The presence of the anti-rotational screw does not seem to prevent the posterior slip, but it does seem to make the slip more balanced. In the case of a single lag screw, while the lag screw slides, the head must also slide equally from all sides, if while the lag screw slides the head encounters resistance on one side. That side will stop sliding, so as long as the sliding continues from the opposite side of the head then the head will begin to move in relation to the lag screw with the possibility of leading to a cut-out. Figure 4 demonstrates the sequential progression of a case in group A, which led to a cut-out. In the cases where the second lag screw is present in the neck, the head may encounter resistance on one side and will provide an additional obstacle that does not allow the head to move in relation to the lag screws which should prevent the cut-out.

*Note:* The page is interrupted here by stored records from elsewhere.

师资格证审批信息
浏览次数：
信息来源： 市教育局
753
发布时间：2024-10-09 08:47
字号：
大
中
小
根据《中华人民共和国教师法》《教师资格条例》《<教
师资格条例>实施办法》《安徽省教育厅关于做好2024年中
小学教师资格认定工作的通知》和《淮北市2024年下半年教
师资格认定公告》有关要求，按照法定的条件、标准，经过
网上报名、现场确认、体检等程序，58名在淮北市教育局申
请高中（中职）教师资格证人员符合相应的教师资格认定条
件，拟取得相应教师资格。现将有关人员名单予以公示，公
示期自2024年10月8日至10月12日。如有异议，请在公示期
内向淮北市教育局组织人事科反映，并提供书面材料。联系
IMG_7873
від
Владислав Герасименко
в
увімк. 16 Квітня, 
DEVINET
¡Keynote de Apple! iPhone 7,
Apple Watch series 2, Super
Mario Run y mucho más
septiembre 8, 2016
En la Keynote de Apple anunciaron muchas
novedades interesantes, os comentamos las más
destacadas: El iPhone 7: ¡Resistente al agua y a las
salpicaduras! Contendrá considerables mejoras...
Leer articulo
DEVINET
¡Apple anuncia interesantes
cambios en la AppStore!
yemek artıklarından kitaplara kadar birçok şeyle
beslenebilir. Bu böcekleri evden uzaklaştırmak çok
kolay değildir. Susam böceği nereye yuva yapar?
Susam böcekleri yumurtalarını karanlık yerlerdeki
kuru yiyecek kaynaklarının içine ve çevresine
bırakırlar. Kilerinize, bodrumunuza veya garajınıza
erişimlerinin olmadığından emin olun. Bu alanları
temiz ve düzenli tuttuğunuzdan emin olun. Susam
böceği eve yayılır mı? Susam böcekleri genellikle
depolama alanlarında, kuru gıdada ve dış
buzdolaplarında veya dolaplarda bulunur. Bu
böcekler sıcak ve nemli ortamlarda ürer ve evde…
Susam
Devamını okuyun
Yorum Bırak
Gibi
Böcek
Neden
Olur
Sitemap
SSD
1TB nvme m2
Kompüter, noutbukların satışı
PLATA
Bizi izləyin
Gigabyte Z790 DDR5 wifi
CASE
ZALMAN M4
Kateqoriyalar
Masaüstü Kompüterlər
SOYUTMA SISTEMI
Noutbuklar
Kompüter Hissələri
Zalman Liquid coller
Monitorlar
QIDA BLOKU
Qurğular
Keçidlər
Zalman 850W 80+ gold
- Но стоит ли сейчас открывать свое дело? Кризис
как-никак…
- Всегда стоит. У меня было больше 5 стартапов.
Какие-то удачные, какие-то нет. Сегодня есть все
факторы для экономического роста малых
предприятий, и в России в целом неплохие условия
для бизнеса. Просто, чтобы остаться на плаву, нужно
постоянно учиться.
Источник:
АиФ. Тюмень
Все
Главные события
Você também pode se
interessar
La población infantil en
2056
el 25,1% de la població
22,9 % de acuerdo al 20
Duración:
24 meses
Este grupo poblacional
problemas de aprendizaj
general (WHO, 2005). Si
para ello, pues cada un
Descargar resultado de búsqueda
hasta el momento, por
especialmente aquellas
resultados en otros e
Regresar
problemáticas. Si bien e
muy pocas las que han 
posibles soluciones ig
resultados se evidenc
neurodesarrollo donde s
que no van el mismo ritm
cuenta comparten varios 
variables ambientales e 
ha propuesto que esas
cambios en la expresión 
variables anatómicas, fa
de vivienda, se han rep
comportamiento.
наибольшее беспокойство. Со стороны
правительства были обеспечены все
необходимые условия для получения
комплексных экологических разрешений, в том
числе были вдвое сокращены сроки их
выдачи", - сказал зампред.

Figure 5 demonstrate such case in group B.

Fig. 4
figure 4

Sequential radiographs of a case from group A lead to cutout

Fig. 5
figure 5

Sequential radiographs of a case with screw sliding from group B

The present study demonstrates several strengths such as the presence of only the second anti-rotational screw, as the only difference between the two study groups. The study groups were formed randomly but they were similar to many parameters. The limitations of the present study are the relative small number of cases included from a single centre, and the relative small follow up of the cases. Multicentre studies with larger cohorts will help to derive more generalized conclusions. Also the quality of reduction could have affected the results of the study, as it is of paramount importance for uneventful healing. All surgeons achieved good reduction before applying the intramedullary nail though, minimising this possibility.

Conclusions

The use of proximal femoral intramedullary nail with a single lag screw for unstable peri-trochanteric fractures may lead to complications of varying levels of severity. Some could reach severe levels such as cut-out. The use of an additional anti-rotational lag screw for these fractures could prevent these type of complications and the treating orthopaedic surgeons should consider applying this configuration for the unstable fractures (Jensen type 4 and 5 or AO 31A2.2 and higher).